Please repeat the listing below exactly, but do not include its pictures.

==*==

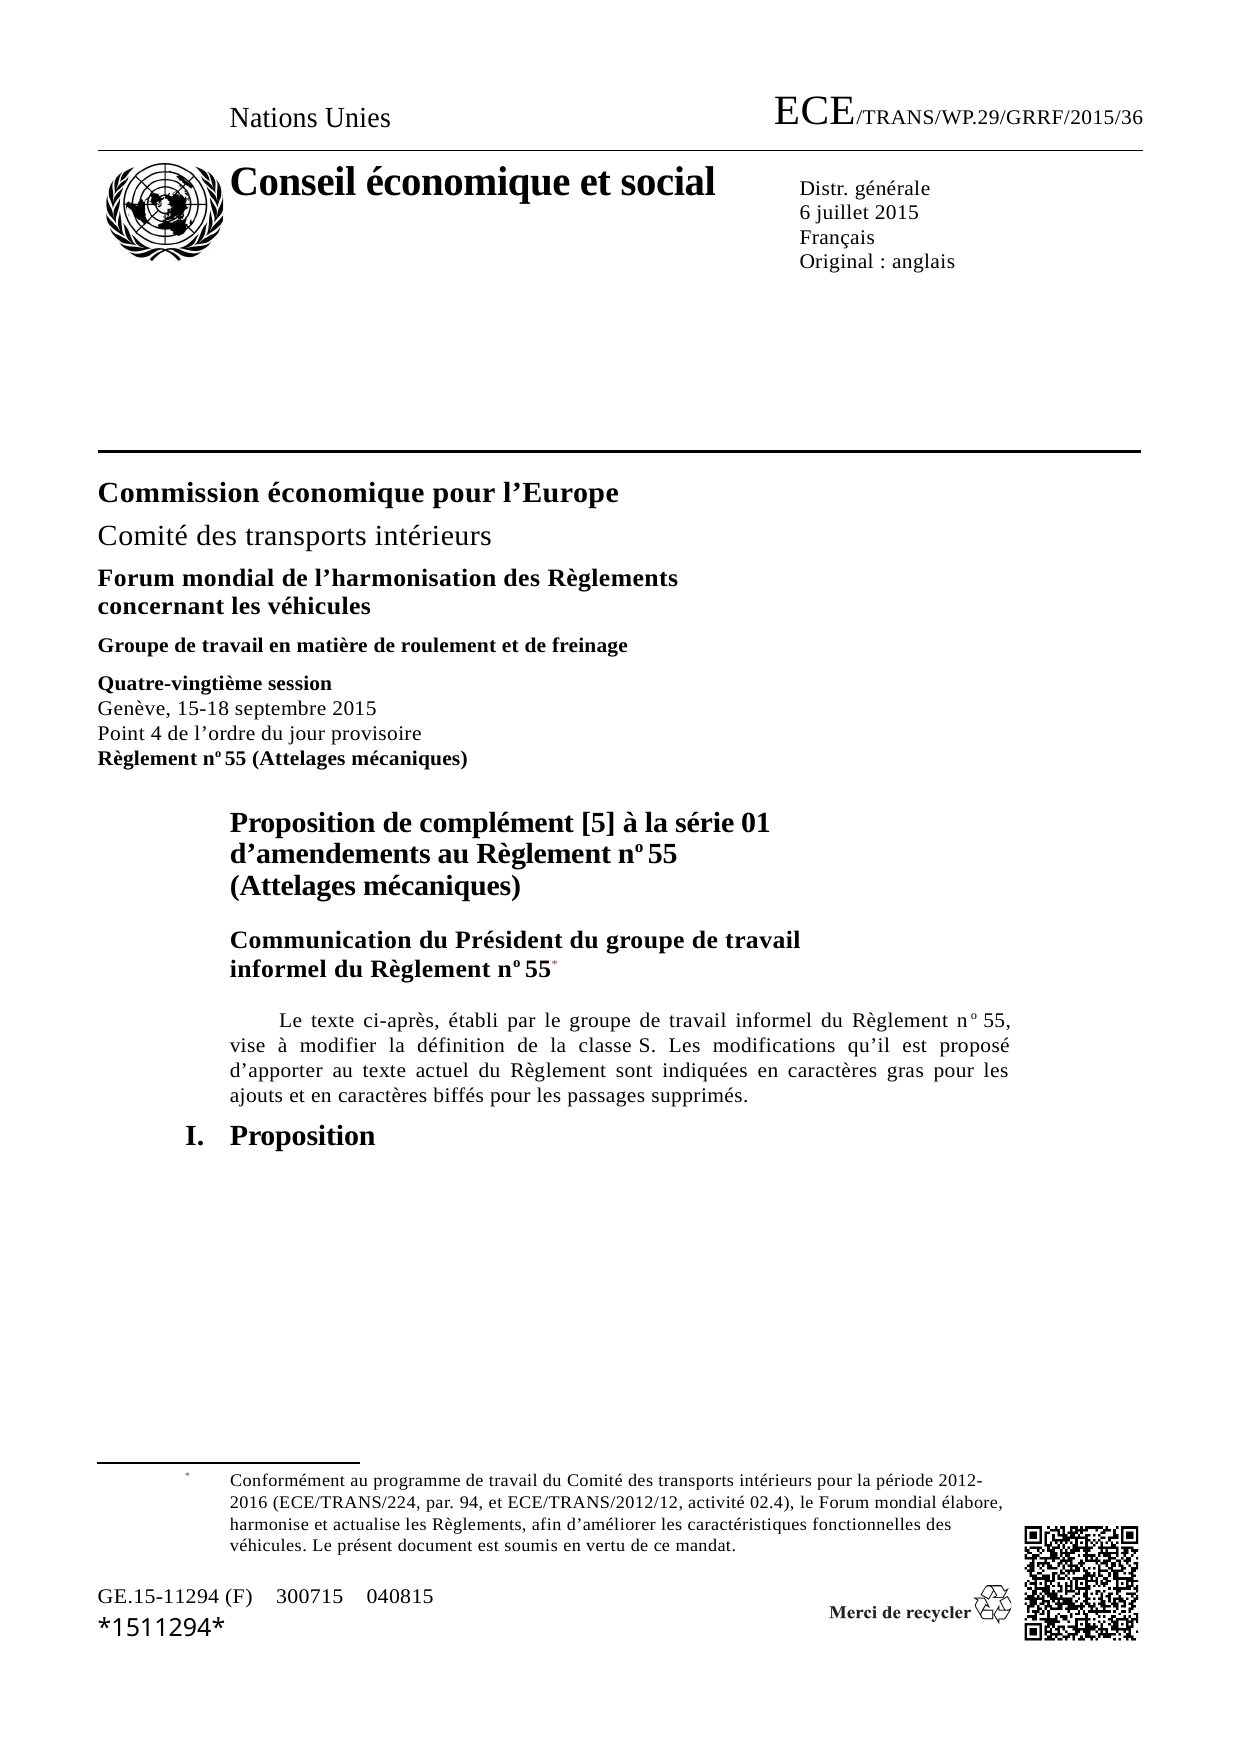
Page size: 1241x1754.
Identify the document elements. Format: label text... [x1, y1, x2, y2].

text Commission économique pour l’Europe [97, 479, 1143, 508]
text Communication du Président du groupe de travail informel du Règlement no 55* [97, 926, 1011, 983]
text Quatre-vingtième session [97, 670, 1143, 695]
picture [1024, 1526, 1139, 1641]
picture [829, 1585, 1012, 1624]
text Le texte ci-après, établi par le groupe de travail informel du Règlement no 55, vise à modifier la définition de la classe S. Les modifications qu’il est proposé d’apporter au texte actuel du Règlement sont indiquées en caractères gras pour les ajouts et en caractères biffés pour les passages supprimés. [229, 1008, 1011, 1108]
text Comité des transports intérieurs [97, 520, 1143, 551]
text Point 4 de l’ordre du jour provisoire [97, 720, 1143, 745]
text I. Proposition [97, 1120, 1011, 1151]
text Genève, 15-18 septembre 2015 [97, 695, 1143, 720]
text Forum mondial de l’harmonisation des Règlements concernant les véhicules [97, 564, 1143, 620]
text Groupe de travail en matière de roulement et de freinage [97, 633, 1143, 658]
text Règlement no 55 (Attelages mécaniques) [97, 745, 1143, 770]
text Proposition de complément [5] à la série 01 d’amendements au Règlement no 55 (Attelages mécaniques) [97, 808, 1011, 901]
picture [106, 163, 224, 261]
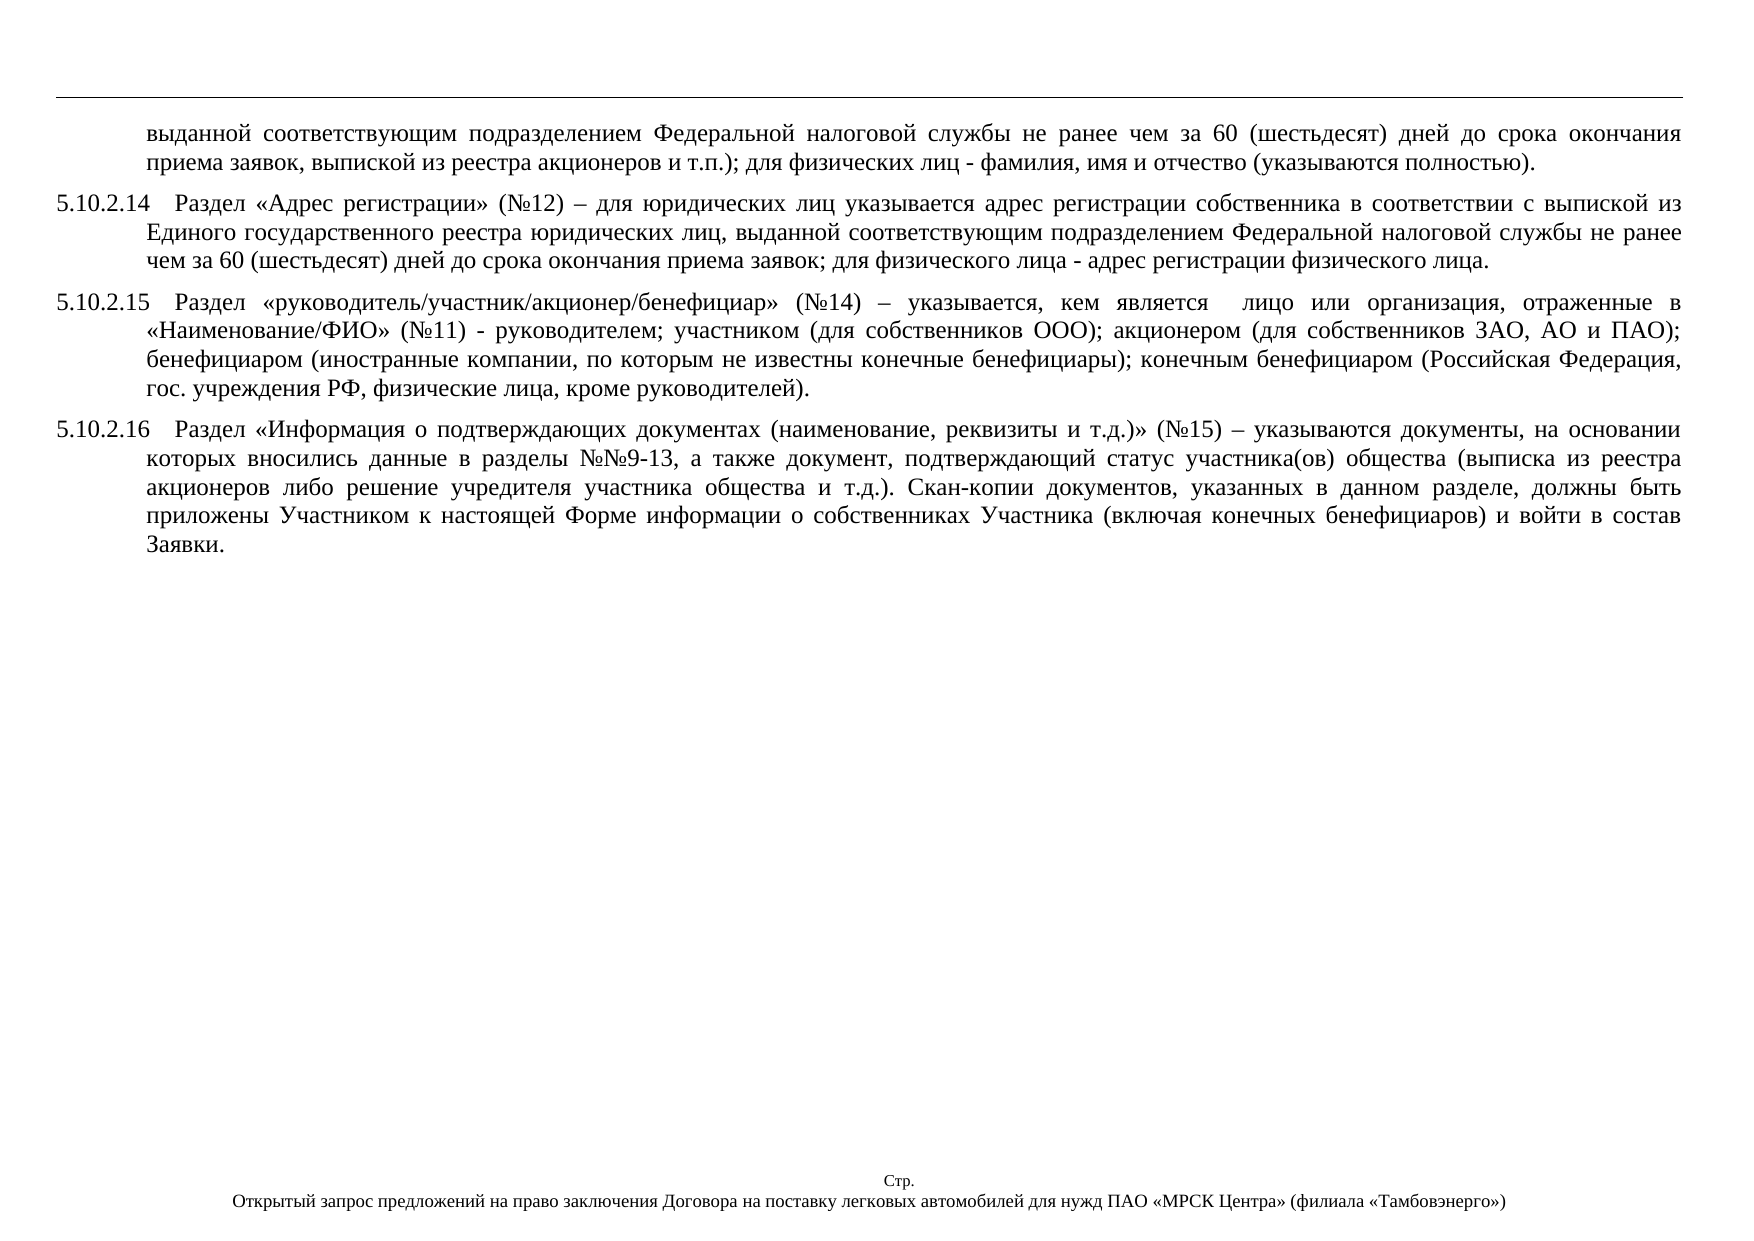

==*==

§ **Written solution**:
Page size: 1241x1754.
Identify the document elements. Format: label text... [x1, y1, x2, y2].

text Commission économique pour l’Europe [97, 479, 1143, 508]
text Communication du Président du groupe de travail informel du Règlement no 55* [97, 926, 1011, 983]
text Quatre-vingtième session [97, 670, 1143, 695]
picture [1024, 1526, 1139, 1641]
picture [829, 1585, 1012, 1624]
text Le texte ci-après, établi par le groupe de travail informel du Règlement no 55, vise à modifier la définition de la classe S. Les modifications qu’il est proposé d’apporter au texte actuel du Règlement sont indiquées en caractères gras pour les ajouts et en caractères biffés pour les passages supprimés. [229, 1008, 1011, 1108]
text Comité des transports intérieurs [97, 520, 1143, 551]
text Point 4 de l’ordre du jour provisoire [97, 720, 1143, 745]
text I. Proposition [97, 1120, 1011, 1151]
text Genève, 15-18 septembre 2015 [97, 695, 1143, 720]
text Forum mondial de l’harmonisation des Règlements concernant les véhicules [97, 564, 1143, 620]
text Groupe de travail en matière de roulement et de freinage [97, 633, 1143, 658]
text Règlement no 55 (Attelages mécaniques) [97, 745, 1143, 770]
text Proposition de complément [5] à la série 01 d’amendements au Règlement no 55 (Attelages mécaniques) [97, 808, 1011, 901]
picture [106, 163, 224, 261]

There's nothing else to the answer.